An area that is being addressed is that of next-generation multi-spectral confocal scanning. A number of commercial systems for multi-spectral confocal point scanning microscopy exist, but with some considerable drawbacks. Two formats in particular are worth mentioning. One configuration involves employing a grating to disperse the confocal signal from each scanned point over a linear array of 32 Photomultiplier Tubes (PMTs). This suffers primarily from the notably low QE of PMTs (especially towards the red) and diverse responses of neighboring channels. Another current commercial format employs a single PMT for detection, and tilt-scans a grating across the spectral range during the dwell-time of laser on an image point. It is not hard to conceive that it takes a considerable time to perform spectral scans on > 250,000 pixels of a 512 x 512 image, and such a configuration is not well suited to spectral study of dynamic systems, as well as suffering the adverse effects of extensive sample illumination.

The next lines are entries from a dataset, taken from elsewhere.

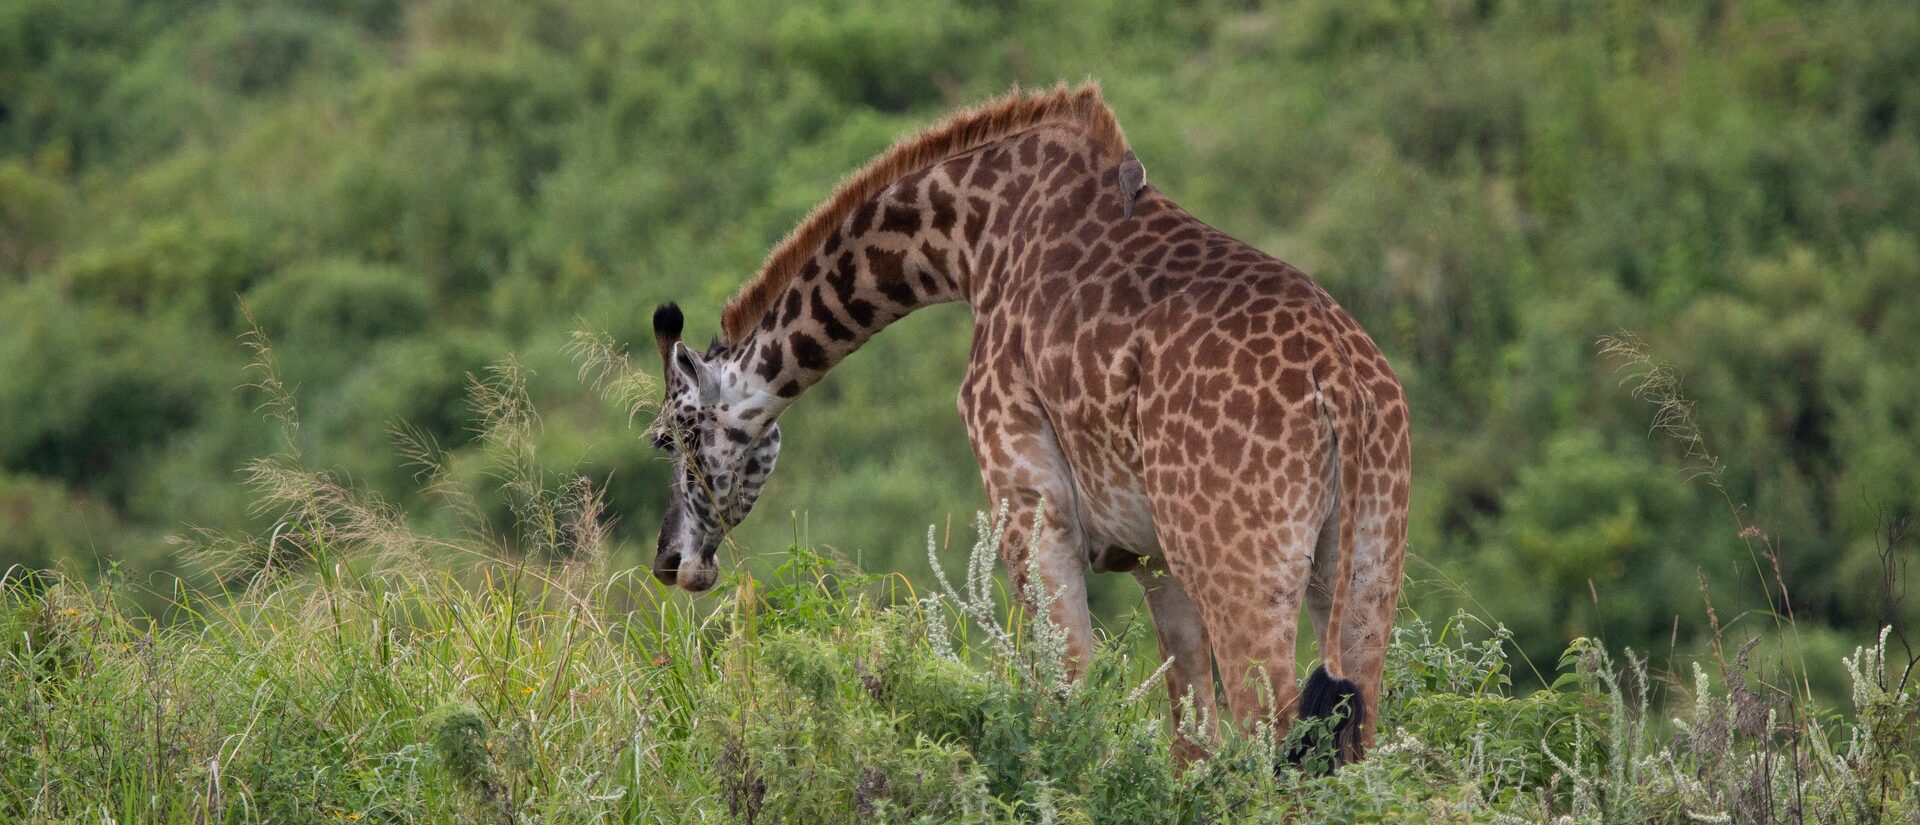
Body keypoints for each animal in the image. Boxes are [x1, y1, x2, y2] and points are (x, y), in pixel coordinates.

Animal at [645, 80, 1413, 763]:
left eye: (669, 437)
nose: (671, 562)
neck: (971, 241)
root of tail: (1338, 383)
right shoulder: (1154, 557)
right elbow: (1190, 739)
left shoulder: (1030, 509)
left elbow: (1070, 701)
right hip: (1366, 563)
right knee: (1352, 731)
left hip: (1241, 565)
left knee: (1279, 732)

To overcome these performance shortcomings, it is possible to implement EMCCDs system for multi-spectral confocal scanning. The > 90% quantum efficiency of the back-illuminated sensor, single photon sensitivity, array architecture and rapid pixel readout speed is exploited to markedly improve this approach. The laser dwell-time should be set to coincide with the time to expose and read-out a short row of approx 32 pixels - sufficient spectral channels to yield effective unmixing of several known emitting dyes, resulting in a data cube of 512 x 512 x 32 taking less than 1 second to generate (for the 10 MHz of the iXonEM+ DU887 – faster rates available from the 35MHZ DV-885). Faster speeds still can be expected with fewer spectral channels. There is a clear sensitivity advantage of EMCCD pixels over the usually employed PMT-technology, which is circa 5-fold in the blue-green and up to tenfold in the red.
Line scan spectral imaging
It is possible also to perform multi-spectral imaging in microscopy through making use of modules that contain transmissive dispersion gratings, such as the Imspector. The optical principle of dispersion and detection in these systems is somewhat analogous to that described earlier for airborne monitoring. This unit is mounted between microscope and EMCCD and light is collected from an illuminated line in the x-direction across the sample – line illumination coming either from filtered lamp or laser. The collected light from the line is dispersed over the area of the EMCCD array, or even part of the available area for faster frame rates with lower spectral range or resolution. Thus the pixels across the columns of the EMCCD provide resolution in λ. The y-direction is scanned through moving the sample incrementally via a motorized stage. For every stage step (typically 512), one needs to expose and readout the area of the array that has been illuminated. The ultra-sensitive performance of EMCCDs is ideal for this approach, enabling both shorter exposure times and faster readout performance.
EMCCD performance can readily be applied to speed up a spectral imaging approach whereby a liquid crystal tuneable emission filter is employed to sequentially acquire a λ-stack of images across a spectral range, involving illumination and imaging of the entire area, wavelength-at-a-time. This technique has traditionally suffered from speed of acquisition limitations but is boosted by EMCCD sensitivity and readout speed advantages.
Excitation spectroscopic imaging can also be carried out, by scanning a tuneable wavelength excitation source, analyzing the resultant emission intensity.Spectral unmixing algorithms can be applied just as readily to data acquired in this fashion.